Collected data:
--
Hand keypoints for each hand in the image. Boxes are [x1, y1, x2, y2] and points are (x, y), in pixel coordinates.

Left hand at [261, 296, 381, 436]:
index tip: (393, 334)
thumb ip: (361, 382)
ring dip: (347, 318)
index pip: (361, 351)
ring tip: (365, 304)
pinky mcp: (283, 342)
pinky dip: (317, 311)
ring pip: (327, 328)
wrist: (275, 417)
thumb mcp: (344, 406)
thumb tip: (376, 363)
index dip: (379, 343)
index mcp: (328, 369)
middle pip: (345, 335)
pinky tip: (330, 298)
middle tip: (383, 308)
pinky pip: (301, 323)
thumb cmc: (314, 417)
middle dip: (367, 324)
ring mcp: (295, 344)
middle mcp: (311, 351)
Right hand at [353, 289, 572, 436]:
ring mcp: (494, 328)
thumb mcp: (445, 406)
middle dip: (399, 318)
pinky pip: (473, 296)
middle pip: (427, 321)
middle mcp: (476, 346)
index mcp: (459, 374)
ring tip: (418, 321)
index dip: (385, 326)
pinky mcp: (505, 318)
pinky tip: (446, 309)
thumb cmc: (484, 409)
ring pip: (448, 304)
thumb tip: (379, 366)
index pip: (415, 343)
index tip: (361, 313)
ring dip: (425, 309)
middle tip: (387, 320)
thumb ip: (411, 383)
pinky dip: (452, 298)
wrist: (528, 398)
--
# TASK TO CARRY OUT
All entries given above should be transcribed exactly, with none omitted.

# RESPONSE AREA
Hand keypoints for each hand in the image. Boxes are [x1, y1, x2, y2] and points are (x, y), in pixel coordinates.

Left hand at [261, 296, 381, 436]:
index tip: (393, 334)
thumb ip: (361, 382)
ring dip: (347, 318)
index pip: (361, 351)
ring tip: (365, 304)
pinky mcp: (283, 342)
pinky dip: (317, 311)
ring pip: (327, 328)
wrist: (275, 417)
thumb mcp: (344, 406)
thumb tip: (376, 363)
index dip: (379, 343)
index mcp: (328, 369)
middle pip: (345, 335)
pinky tip: (330, 298)
middle tip: (383, 308)
pinky pip: (301, 323)
thumb cmc: (314, 417)
middle dip: (367, 324)
ring mcp: (295, 344)
middle mcp: (311, 351)
Right hand at [353, 289, 572, 436]:
ring mcp: (494, 328)
thumb mcp: (445, 406)
middle dip: (399, 318)
pinky pip: (473, 296)
middle pip: (427, 321)
middle mcp: (476, 346)
index mcp: (459, 374)
ring tip: (418, 321)
index dip: (385, 326)
pinky mcp: (505, 318)
pinky tip: (446, 309)
thumb cmc: (484, 409)
ring pip: (448, 304)
thumb tip: (379, 366)
index pip: (415, 343)
index tip: (361, 313)
ring dip: (425, 309)
middle tip: (387, 320)
thumb ip: (411, 383)
pinky dip: (452, 298)
wrist: (528, 398)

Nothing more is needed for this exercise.